Is the U.S. facing an inevitable tax crisis?

Is shifting demography moving the United States closer and closer to a state, federal and municipal tax crisis? The Bureau of Labor Statistics makes it clear that the heavy lifting in both personal earnings and consumption in the United States peaks in a bell shaped curve right at about age fifty. That is when our consumer spending and earnings are at their height. It would follow then that the Internal Revenue Service would depend heavily on folks forty to sixty years old.  You might even narrow it down more to forty-five to fifty-five years old.  The same would follow for states that are dependent on sales and consumption taxes and local governments that get big revenue from big houses.  It is also interesting that the peak birth years for the huge Baby Boomer Generation were 1957 through1964 when United States live birth numbers exceeded four million per year. This super-imposes the very top of the Boomer birth bubble directly over the most productive tax paying years in the age continuum at this writing.  You could consider it serendipitous that the current financial crisis in the United States occurred at exactly the time when we had a huge block of high rolling Baby Boomer tax payers to pay into the system and bail us out. As the Baby Boomers age out of their premium tax paying years Generation X ages in. Generation X was born 1965 to 1984 and is currently aged 26 to 45 years old. Generation X is 11% smaller than the Baby Boomers with about nine million fewer people. It simply does not have the critical mass to produce or consume at the level of the Baby Boomers and will not be able to pay taxes at the level of the Baby Boomers. Can you see where this is going?

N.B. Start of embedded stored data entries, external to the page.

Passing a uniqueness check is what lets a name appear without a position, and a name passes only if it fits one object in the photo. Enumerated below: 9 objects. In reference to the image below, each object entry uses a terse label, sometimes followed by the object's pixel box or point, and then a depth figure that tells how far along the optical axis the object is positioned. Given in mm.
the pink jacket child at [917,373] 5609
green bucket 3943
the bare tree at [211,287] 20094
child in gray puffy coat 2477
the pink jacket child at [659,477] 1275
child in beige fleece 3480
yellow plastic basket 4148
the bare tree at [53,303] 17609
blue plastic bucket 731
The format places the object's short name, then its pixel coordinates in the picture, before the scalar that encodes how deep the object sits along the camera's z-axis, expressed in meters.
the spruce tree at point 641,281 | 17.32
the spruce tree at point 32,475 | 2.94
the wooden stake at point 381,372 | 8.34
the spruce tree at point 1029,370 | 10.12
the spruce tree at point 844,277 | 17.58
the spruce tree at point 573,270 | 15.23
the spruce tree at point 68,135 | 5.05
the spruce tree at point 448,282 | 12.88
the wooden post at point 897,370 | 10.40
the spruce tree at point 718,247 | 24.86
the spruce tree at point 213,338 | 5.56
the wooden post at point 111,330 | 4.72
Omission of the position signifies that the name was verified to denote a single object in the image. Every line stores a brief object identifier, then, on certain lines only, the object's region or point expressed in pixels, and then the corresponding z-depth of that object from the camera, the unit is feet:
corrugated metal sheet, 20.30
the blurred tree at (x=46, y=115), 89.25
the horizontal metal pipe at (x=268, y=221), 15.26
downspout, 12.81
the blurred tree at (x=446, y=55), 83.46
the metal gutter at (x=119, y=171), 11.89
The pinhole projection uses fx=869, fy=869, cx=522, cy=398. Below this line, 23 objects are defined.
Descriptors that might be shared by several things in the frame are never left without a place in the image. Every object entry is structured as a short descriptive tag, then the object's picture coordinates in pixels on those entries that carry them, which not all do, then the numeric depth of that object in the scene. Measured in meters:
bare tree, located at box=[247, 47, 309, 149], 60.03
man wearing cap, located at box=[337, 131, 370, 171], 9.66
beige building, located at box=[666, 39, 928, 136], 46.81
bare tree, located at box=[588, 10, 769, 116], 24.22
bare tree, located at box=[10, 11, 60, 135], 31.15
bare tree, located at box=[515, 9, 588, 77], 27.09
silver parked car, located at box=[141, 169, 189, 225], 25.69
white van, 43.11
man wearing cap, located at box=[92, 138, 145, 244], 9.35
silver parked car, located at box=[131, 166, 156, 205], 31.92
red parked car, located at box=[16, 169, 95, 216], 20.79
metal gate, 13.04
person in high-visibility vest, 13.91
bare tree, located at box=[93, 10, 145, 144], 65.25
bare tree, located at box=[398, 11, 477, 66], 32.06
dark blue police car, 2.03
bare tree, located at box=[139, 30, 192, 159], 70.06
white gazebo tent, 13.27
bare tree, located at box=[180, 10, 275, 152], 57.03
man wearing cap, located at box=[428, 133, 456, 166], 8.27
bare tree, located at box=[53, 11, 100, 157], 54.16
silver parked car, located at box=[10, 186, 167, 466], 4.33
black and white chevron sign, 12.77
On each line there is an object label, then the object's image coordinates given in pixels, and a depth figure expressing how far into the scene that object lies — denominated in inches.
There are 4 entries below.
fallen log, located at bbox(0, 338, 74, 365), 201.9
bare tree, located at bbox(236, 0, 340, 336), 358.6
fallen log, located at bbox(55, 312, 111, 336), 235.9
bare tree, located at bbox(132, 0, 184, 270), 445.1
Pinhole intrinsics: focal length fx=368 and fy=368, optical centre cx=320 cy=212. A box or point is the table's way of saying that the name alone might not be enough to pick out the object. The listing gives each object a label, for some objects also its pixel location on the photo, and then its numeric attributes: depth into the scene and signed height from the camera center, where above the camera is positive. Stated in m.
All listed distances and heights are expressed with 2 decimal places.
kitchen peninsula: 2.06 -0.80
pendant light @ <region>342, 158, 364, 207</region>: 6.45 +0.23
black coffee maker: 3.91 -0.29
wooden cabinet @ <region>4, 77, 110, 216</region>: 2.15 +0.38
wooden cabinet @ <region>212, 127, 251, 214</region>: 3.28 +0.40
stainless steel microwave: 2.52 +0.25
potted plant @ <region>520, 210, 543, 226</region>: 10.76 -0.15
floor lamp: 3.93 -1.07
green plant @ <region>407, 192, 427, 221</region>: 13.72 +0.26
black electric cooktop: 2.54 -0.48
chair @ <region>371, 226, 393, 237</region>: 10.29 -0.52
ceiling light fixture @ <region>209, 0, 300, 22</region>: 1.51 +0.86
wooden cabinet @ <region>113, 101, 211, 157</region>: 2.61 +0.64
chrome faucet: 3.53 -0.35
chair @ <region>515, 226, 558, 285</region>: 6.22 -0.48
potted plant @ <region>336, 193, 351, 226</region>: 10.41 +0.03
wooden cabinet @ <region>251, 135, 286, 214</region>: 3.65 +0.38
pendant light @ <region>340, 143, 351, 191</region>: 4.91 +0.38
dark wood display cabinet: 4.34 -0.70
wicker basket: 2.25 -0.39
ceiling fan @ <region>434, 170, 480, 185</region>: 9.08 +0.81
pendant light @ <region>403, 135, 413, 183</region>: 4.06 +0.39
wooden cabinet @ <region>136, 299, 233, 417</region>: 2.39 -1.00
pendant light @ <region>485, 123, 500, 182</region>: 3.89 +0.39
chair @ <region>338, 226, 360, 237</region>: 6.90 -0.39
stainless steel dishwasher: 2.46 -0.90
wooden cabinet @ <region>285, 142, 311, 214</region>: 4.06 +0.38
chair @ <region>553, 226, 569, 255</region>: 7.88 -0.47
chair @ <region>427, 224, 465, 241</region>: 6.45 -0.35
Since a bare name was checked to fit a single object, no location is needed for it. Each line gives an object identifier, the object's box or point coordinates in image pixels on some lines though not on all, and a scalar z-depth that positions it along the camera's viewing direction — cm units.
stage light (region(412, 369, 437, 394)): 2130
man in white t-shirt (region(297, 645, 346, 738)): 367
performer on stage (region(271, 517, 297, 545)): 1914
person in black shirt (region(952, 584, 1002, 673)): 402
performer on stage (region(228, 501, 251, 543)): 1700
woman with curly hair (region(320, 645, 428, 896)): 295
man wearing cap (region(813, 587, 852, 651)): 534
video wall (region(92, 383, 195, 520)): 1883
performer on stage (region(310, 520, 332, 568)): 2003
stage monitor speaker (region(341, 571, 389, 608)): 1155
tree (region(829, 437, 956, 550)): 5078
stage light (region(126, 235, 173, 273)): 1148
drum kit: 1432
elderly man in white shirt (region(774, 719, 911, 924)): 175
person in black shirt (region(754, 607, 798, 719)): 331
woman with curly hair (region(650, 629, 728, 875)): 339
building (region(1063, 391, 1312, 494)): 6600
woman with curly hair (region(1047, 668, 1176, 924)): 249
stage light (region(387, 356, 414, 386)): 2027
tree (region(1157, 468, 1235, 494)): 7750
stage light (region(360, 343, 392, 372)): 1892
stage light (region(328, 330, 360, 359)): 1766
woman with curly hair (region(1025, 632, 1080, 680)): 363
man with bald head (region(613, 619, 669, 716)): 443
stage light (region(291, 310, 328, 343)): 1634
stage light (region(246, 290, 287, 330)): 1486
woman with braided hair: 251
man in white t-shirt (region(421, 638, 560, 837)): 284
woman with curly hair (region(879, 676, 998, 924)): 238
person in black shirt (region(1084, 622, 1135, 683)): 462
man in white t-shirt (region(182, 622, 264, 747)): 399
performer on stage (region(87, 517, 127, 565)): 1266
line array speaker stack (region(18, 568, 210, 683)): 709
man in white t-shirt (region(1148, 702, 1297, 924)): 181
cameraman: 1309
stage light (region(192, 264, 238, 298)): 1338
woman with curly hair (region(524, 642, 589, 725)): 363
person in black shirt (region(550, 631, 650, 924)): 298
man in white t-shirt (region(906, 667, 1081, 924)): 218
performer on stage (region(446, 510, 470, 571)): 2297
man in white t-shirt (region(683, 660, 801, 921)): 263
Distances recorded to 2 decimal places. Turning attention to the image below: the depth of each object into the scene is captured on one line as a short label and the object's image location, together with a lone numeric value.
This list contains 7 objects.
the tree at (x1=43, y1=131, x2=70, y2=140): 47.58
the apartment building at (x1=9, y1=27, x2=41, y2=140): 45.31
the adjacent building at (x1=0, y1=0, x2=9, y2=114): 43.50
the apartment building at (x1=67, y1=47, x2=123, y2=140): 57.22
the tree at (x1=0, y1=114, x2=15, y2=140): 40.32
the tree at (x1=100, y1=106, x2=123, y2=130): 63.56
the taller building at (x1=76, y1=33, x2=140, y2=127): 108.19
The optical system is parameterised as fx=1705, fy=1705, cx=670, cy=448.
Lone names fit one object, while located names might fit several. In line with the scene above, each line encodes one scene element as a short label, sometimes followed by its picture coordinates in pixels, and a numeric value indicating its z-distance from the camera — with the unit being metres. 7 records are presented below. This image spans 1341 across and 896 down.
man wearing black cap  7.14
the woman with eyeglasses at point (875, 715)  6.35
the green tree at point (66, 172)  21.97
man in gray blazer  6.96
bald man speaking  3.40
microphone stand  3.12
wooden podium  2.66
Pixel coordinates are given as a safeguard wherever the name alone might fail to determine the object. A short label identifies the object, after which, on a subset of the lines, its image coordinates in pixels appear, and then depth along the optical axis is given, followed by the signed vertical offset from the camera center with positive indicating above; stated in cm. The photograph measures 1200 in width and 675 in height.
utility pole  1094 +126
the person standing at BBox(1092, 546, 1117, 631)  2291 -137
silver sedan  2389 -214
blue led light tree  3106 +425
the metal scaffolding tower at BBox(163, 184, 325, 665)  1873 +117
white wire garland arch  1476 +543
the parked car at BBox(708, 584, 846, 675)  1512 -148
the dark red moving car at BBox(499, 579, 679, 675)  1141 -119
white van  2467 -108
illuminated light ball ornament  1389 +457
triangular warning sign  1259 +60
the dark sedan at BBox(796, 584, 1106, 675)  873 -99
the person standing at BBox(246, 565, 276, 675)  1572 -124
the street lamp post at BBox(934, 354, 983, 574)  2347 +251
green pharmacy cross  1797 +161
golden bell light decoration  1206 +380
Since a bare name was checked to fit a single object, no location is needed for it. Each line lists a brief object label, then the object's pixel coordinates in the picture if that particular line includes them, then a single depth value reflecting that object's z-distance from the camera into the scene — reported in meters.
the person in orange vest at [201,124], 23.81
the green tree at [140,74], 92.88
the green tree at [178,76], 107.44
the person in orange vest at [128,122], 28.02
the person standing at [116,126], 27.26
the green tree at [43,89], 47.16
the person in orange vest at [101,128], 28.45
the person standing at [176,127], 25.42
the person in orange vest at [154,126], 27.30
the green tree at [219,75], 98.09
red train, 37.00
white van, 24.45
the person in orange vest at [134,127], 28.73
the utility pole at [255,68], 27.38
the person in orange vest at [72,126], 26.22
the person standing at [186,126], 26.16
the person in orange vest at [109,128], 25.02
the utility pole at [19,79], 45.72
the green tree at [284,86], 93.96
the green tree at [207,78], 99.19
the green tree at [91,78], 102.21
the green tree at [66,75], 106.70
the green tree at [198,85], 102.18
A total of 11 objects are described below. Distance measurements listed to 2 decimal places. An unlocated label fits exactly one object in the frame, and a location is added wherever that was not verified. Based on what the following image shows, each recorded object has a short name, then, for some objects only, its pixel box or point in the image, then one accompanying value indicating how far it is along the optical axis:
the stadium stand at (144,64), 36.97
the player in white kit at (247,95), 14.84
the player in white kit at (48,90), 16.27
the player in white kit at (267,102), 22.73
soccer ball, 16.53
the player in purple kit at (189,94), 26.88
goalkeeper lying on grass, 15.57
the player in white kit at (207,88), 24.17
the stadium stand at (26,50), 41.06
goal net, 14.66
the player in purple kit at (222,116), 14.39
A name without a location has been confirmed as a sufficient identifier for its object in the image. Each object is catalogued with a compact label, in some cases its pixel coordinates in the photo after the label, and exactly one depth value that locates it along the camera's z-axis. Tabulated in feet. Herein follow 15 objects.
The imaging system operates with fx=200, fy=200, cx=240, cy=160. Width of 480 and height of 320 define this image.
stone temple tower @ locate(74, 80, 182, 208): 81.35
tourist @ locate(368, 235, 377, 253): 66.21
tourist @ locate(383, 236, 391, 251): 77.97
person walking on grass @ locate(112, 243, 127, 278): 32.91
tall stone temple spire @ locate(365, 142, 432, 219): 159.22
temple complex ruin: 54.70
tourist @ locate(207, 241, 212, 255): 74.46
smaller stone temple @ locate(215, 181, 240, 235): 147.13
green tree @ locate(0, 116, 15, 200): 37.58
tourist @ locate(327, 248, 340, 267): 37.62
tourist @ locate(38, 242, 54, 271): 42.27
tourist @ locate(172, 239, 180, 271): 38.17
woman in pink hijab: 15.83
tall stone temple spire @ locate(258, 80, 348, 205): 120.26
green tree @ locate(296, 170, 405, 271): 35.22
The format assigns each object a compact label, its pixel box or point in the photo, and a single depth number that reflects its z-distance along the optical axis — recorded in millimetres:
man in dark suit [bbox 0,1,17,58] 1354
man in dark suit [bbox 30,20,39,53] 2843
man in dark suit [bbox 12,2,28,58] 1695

There are stages in our lives when different things are expected of us and understanding what is expected of us is very important. When we are born we are totally reliant on others. We eat a lot and produce nothing. If we were left alone we would die. We gradually become more and more self-reliant as we age. In theory at least when we are in our twenties we begin to make our own way. We can provide for ourselves. What we eat is on par with what we produce. As we age through our thirties we begin to produce more than we eat so we provide for others who are producing less than they eat. As we age through our forties the dependence of others, both young and old, on our ability to produce a lot more than we eat becomes very great and peaks at age fifty when we are at the height of our producing. Between fifty and sixty our production begins to diminish as does the reliance of others on our ability to provide. Between sixty and eighty we tend to be self reliant, meeting our own needs. After eighty the total dependence starts all over again. We can no longer effectively produce but we still eat and require care. This principal of reliance and provision can be found in families, cultures and countries throughout the world. It is a very old principal that dates back to early man. It is a natural balance. This principal is so powerful it drives economies and provides health to nations.

So what does Generation X have to do with this principal? Generation X is small owing in large part to the reduced fertility in the U.S. between 1965 and 1984. It has about nine million fewer people in its ranks than the Baby Boomer Generation it follows and about eleven million fewer people than Generation Y right behind it. Generation X, now twenty six to forty-five years old, is taking over the role of the Nation’s provider and it can’t possibly succeed because it doesn’t have the critical mass. As a nation we will begin to feel this phenomenon intensify over the next ten years as we try to tax this generation to meet our needs. Federal, state and local taxes will all suffer-big time. Democrats and Republicans will point fingers at each other for over spending but the real issue will be tax revenues will drop like a stone when Generation X is expected to do the heavy lifting.

So are we headed for a tax crisis here in the United States? It looks that way. But wait, before you fall on a sword there are a few bright demographic facts that could save the day. One is the fact that most of the millions of Latino immigrants that poured into our country to fill the entry level labor demand unmet by Generation X are about the same age as Generation X. If they advance socio-economically at an accelerated pace it could be problem solved. In addition, according to Pew Research in a October 2009 study, the African American culture in the United States is experiencing unprecedented economic growth in recent years. Latinos and African Americans make up close to thirty percent of the total United States population. Their collective contribution to state, federal and local taxes could be significant. Lastly, Generation Y born from 1985 to 2004 is beginning to flood the workforce and because they are facing fifty percent unemployment many are starting their own businesses out of necessity. Baby Boomers did the same thing in the seventies. Small businesses are the building blocks for a healthy economy.